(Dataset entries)
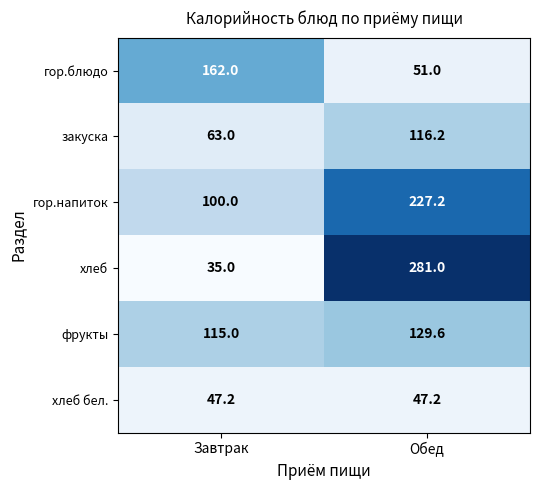

What is the difference between the закуска values at Завтрак and Обед?

53.2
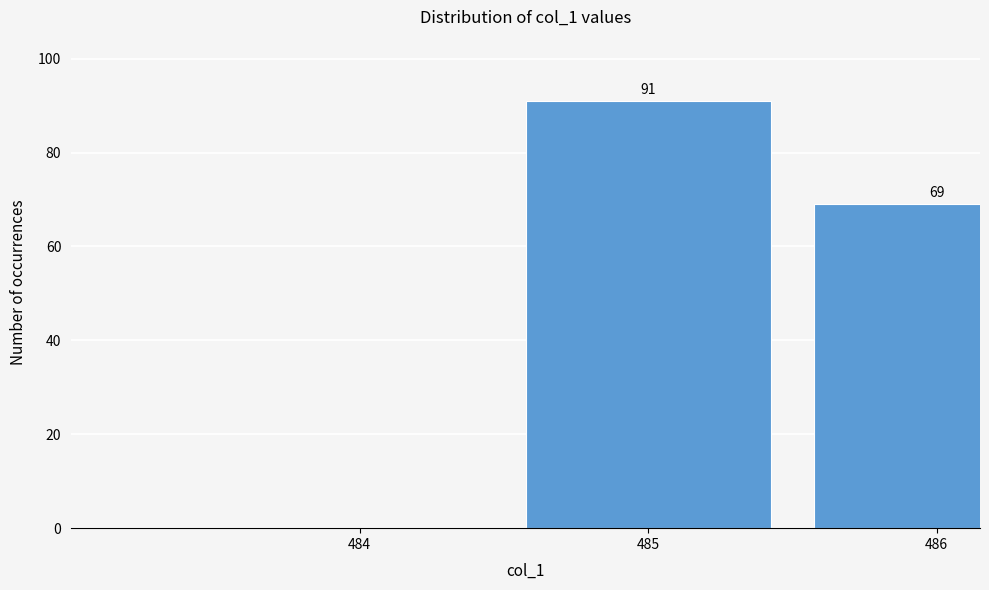

Reading left to right, list all the values displayed in this chart.

484=0	485=91	486=69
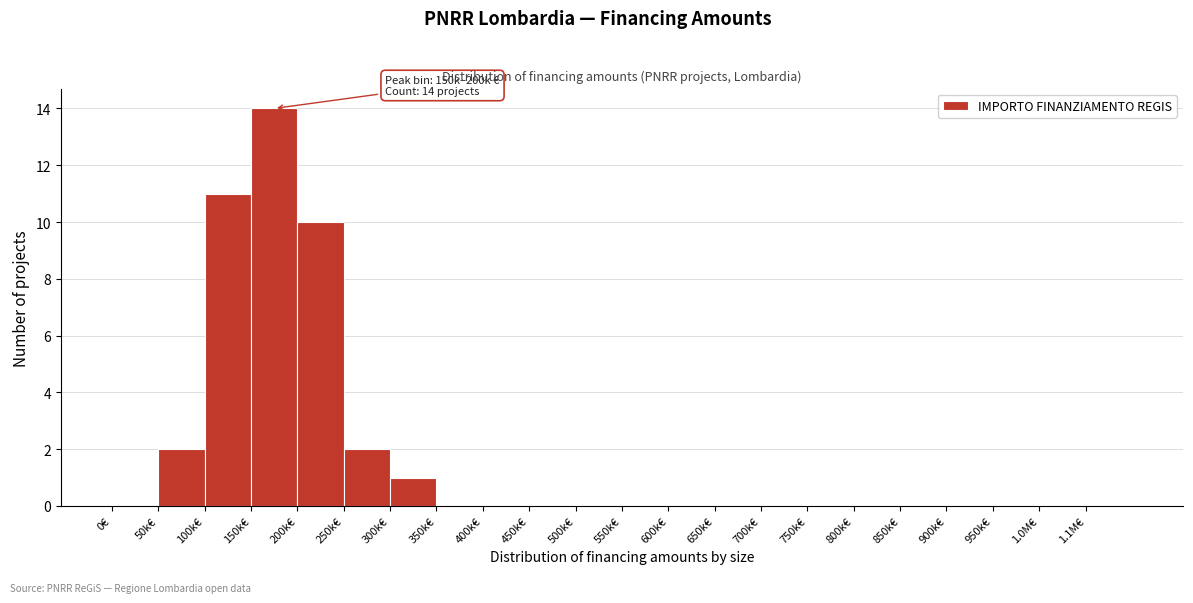

Reading right to left, what are all the values shown in this chart?

1.1M€=0	1.0M€=0	950k€=0	900k€=0	850k€=0	800k€=0	750k€=0	700k€=0	650k€=0	600k€=0	550k€=0	500k€=0	450k€=0	400k€=0	350k€=0	300k€=1	250k€=2	200k€=10	150k€=14	100k€=11	50k€=2	0€=0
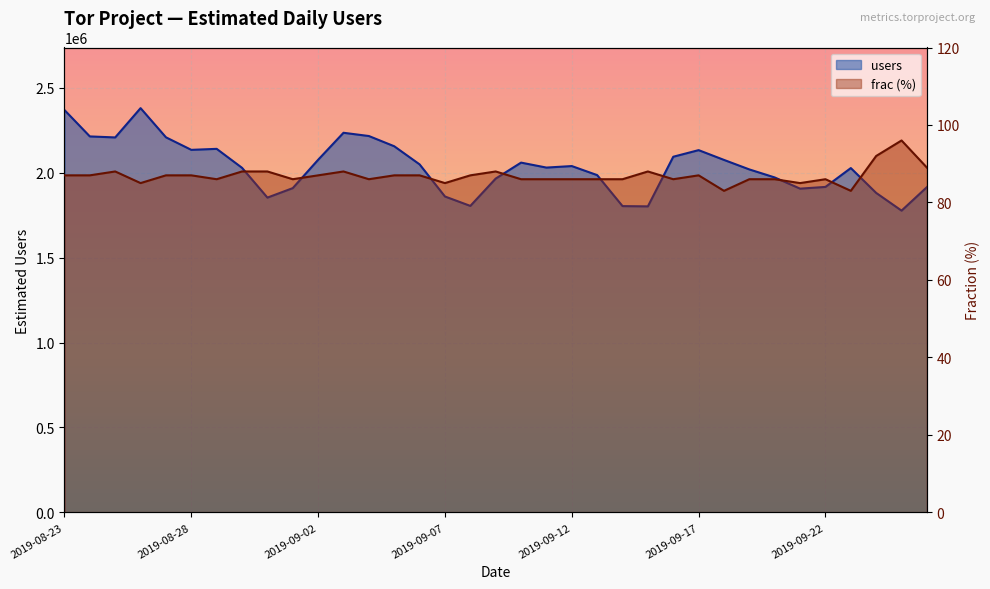

How many data points in users are above 2029900?

17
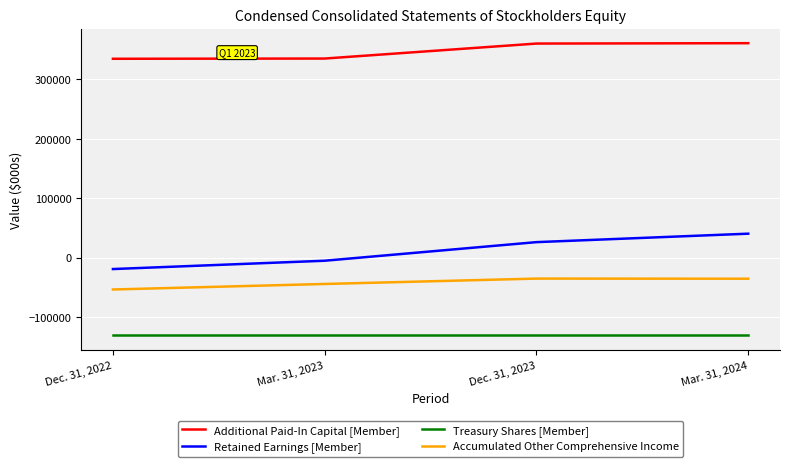

What is the average value of the Treasury Shares [Member] series?

-130900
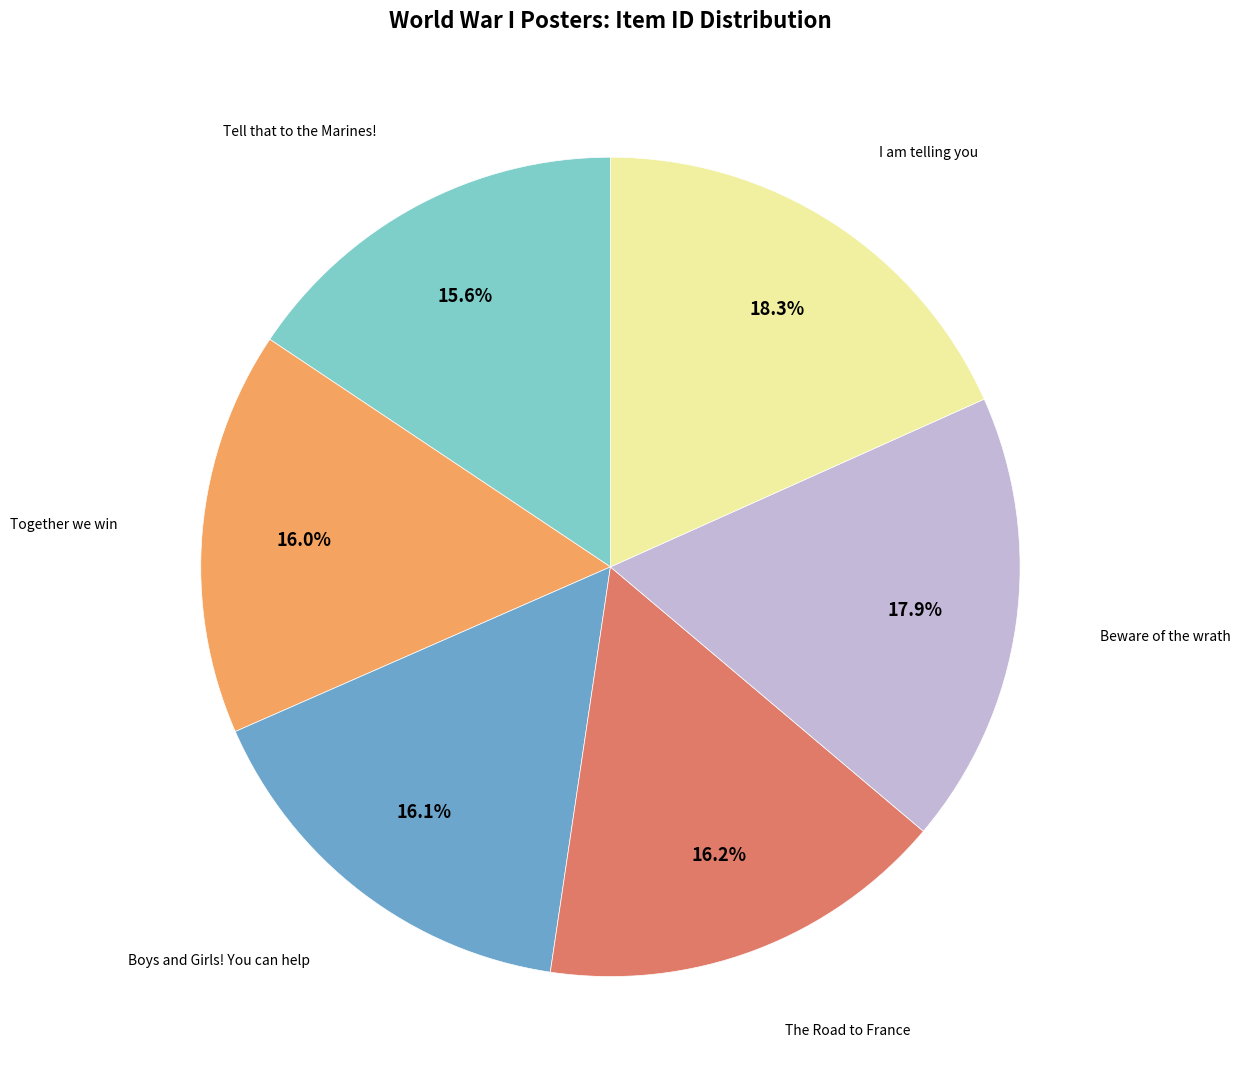

Is there any slice that represents more than half of the pie?

No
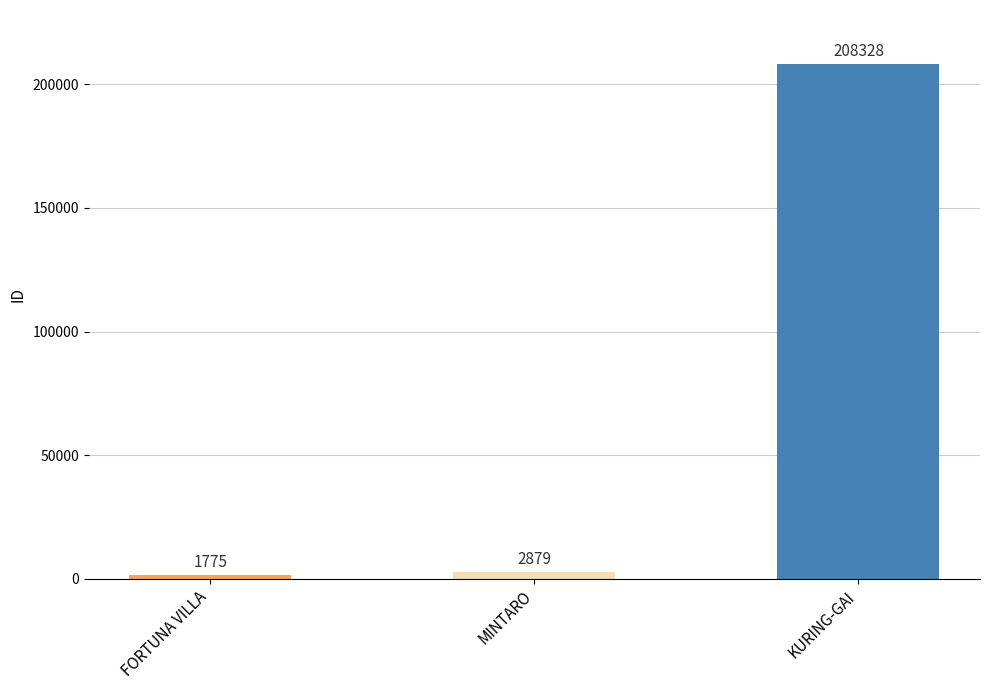

Reading left to right, list all the values displayed in this chart.

1775	2879	208328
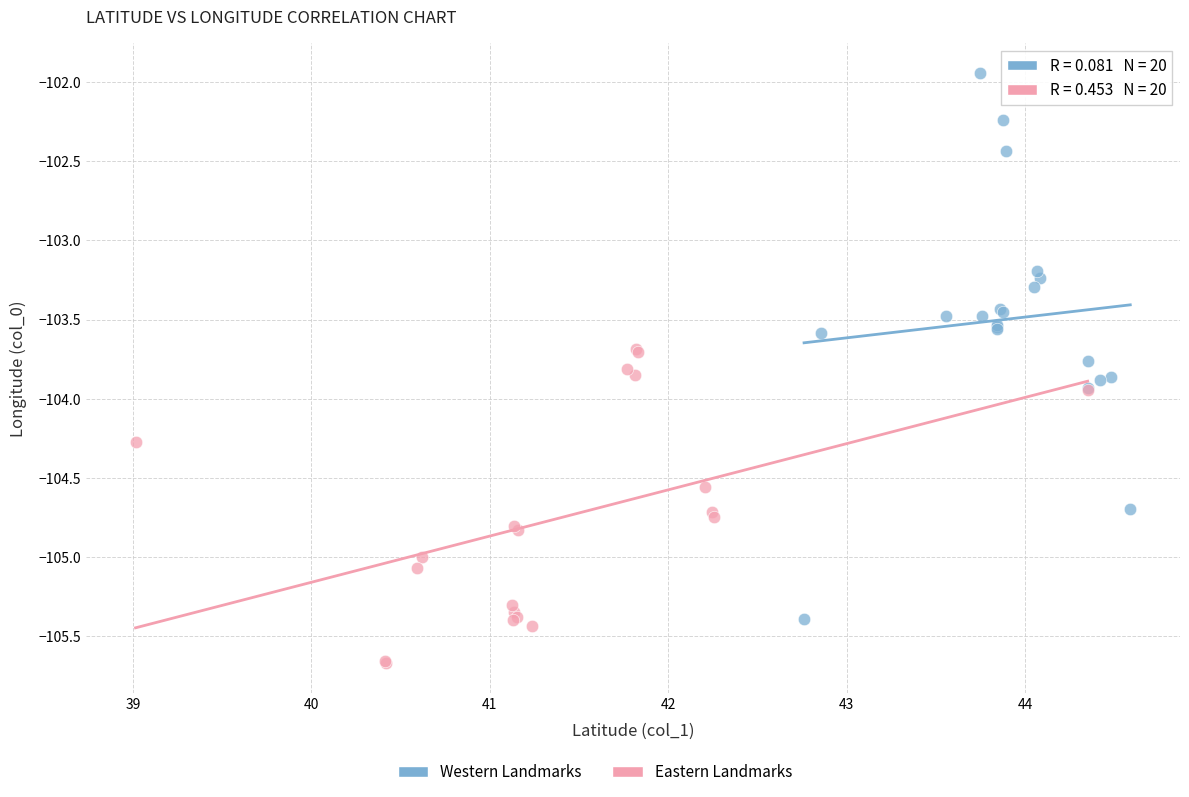

Which series contains the highest Y value?

Western Landmarks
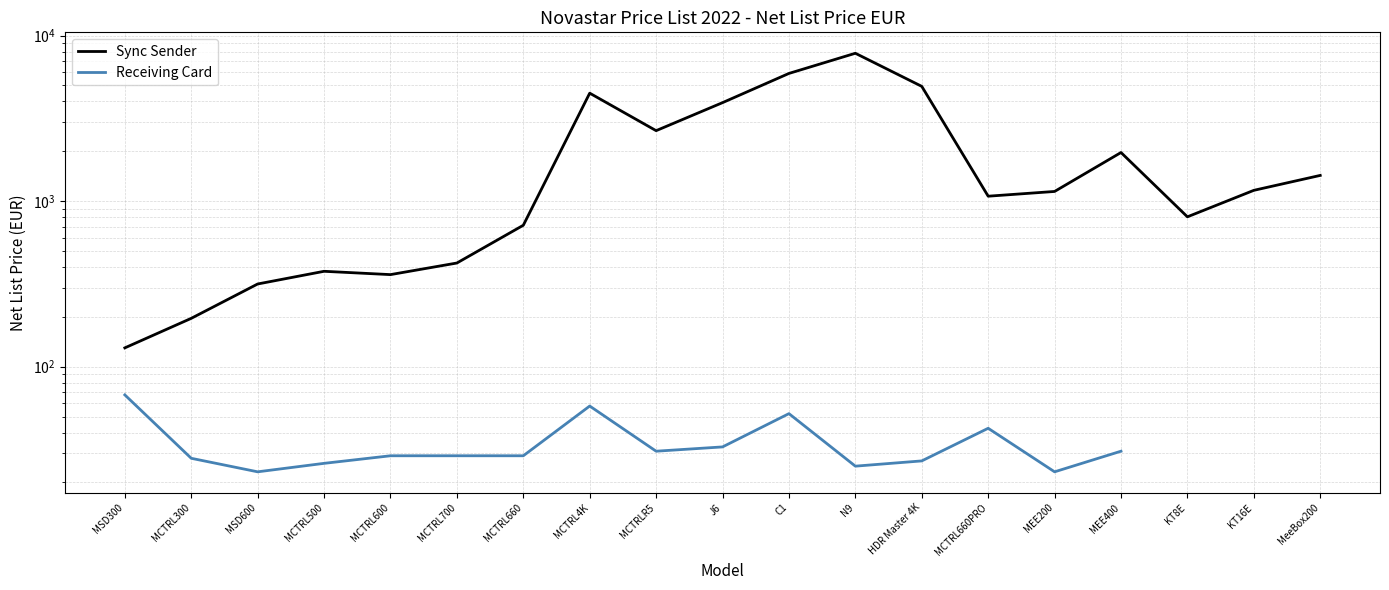

The value of Sync Sender at MEE400 is 3385.1. True or false?

False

WORK TASK:
Arrange each line of the items above as a Markdown table with the columns Row and Line, numbering the rows in order. Leave out blank lines and the pictures.

RESPONSE TO THIS TASK:
| Row | Line |
|---|---|
| 1 | What is the difference between the закуска values at Завтрак and Обед? |
| 2 | 53.2 |
| 3 | Reading left to right, list all the values displayed in this chart. |
| 4 | 484=0	485=91	486=69 |
| 5 | Reading right to left, what are all the values shown in this chart? |
| 6 | 1.1M€=0	1.0M€=0	950k€=0	900k€=0	850k€=0	800k€=0	750k€=0	700k€=0	650k€=0	600k€=0	550k€=0	500k€=0	450k€=0	400k€=0	350k€=0	300k€=1	250k€=2	200k€=10	150k€=14	100k€=11	50k€=2	0€=0 |
| 7 | How many data points in users are above 2029900? |
| 8 | 17 |
| 9 | What is the average value of the Treasury Shares [Member] series? |
| 10 | -130900 |
| 11 | Is there any slice that represents more than half of the pie? |
| 12 | No |
| 13 | Reading left to right, list all the values displayed in this chart. |
| 14 | 1775	2879	208328 |
| 15 | Which series contains the highest Y value? |
| 16 | Western Landmarks |
| 17 | The value of Sync Sender at MEE400 is 3385.1. True or false? |
| 18 | False |